Westminster Policy News & Legislative Analysis

UK Regulations Define Digital Sequence Information in Marine Law

The UK has made a short but legally important statutory instrument under the Biodiversity Beyond National Jurisdiction Act 2026. The Biodiversity Beyond National Jurisdiction Act 2026 (Meaning of Digital Sequence Information) Regulations 2026 were made on 14 May 2026, laid before Parliament on 15 May 2026 and come into force on 10 July 2026. Although the text is brief, the instrument settles one term that will matter across the wider marine biodiversity regime. In the legislation.gov.uk version, the operative effect is simple but precise: it defines digital sequence information for the purposes of the 2026 Act.

The legal basis is section 27(1) of the Biodiversity Beyond National Jurisdiction Act 2026, which left the meaning of the term to be specified later in secondary legislation. The Secretary of State has now exercised that delegated power, with the regulations signed on 14 May 2026 by Seema Malhotra, Parliamentary Under-Secretary of State at the Foreign, Commonwealth and Development Office. That drafting route is worth noting. Parliament did not place a fixed definition on the face of the Act itself. Instead, ministers were given authority to set the term by regulations once the wider statutory scheme was in place.

The definition itself is narrow and technical. For the purposes of the Act, digital sequence information in relation to marine genetic resources means DNA or RNA sequences in digital form. That wording matters because it brings the law directly to sequence data rather than only to physical biological samples. For officials, research bodies and legal advisers, it provides a clear starting point when questions arise about how information derived from marine genetic resources should be treated under the UK framework.

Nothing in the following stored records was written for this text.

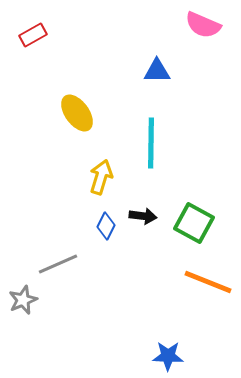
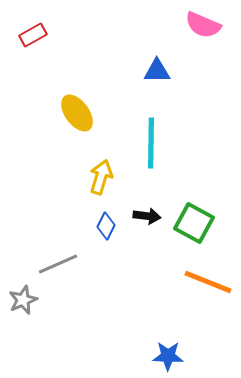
black arrow: moved 4 px right
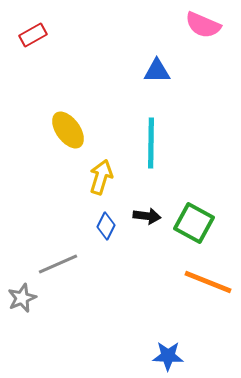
yellow ellipse: moved 9 px left, 17 px down
gray star: moved 1 px left, 2 px up
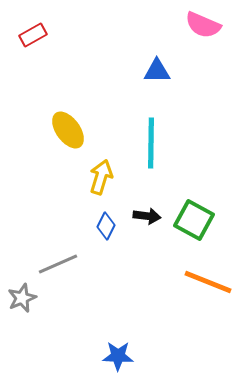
green square: moved 3 px up
blue star: moved 50 px left
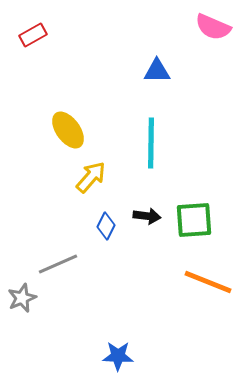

The Explanatory Note states that the regulations have been made in connection with UK implementation of the Agreement under the United Nations Convention on the Law of the Sea on the Conservation and Sustainable Use of Marine Biological Diversity of Areas Beyond National Jurisdiction, generally referred to as the BBNJ Agreement. This is the broader policy context behind an otherwise very short instrument. Marine science increasingly depends on genetic information that can be stored, analysed and shared digitally. By defining the term in domestic law, the UK is settling part of the legal vocabulary needed for that international agreement to operate through the 2026 Act.

The regulations extend to England and Wales, Scotland and Northern Ireland. They do not, on their face, establish a separate licensing, charging or reporting regime. Their immediate function is more limited, but still important: they fix the meaning of one expression that other provisions under the Act may need to apply. For public authorities and research institutions, the immediate effect is legal certainty rather than a new administrative process. Any later compliance or interpretive question under the Act that turns on digital sequence information will now begin from a statutory definition confined to DNA and RNA sequences held in digital form.

The Explanatory Note also records that no full impact assessment has been produced because no significant impact on the private, public or voluntary sectors is foreseen. Instead, the government points to the impact assessment prepared for the Biodiversity Beyond National Jurisdiction Bill as the relevant wider document. That is consistent with the character of this measure. It is a framework-setting regulation rather than an instrument imposing new commercial duties in its own right. Even so, its effect should not be understated: in a legal regime built around marine genetic resources, precise definitions will shape how data is classified and handled from 10 July 2026 onwards.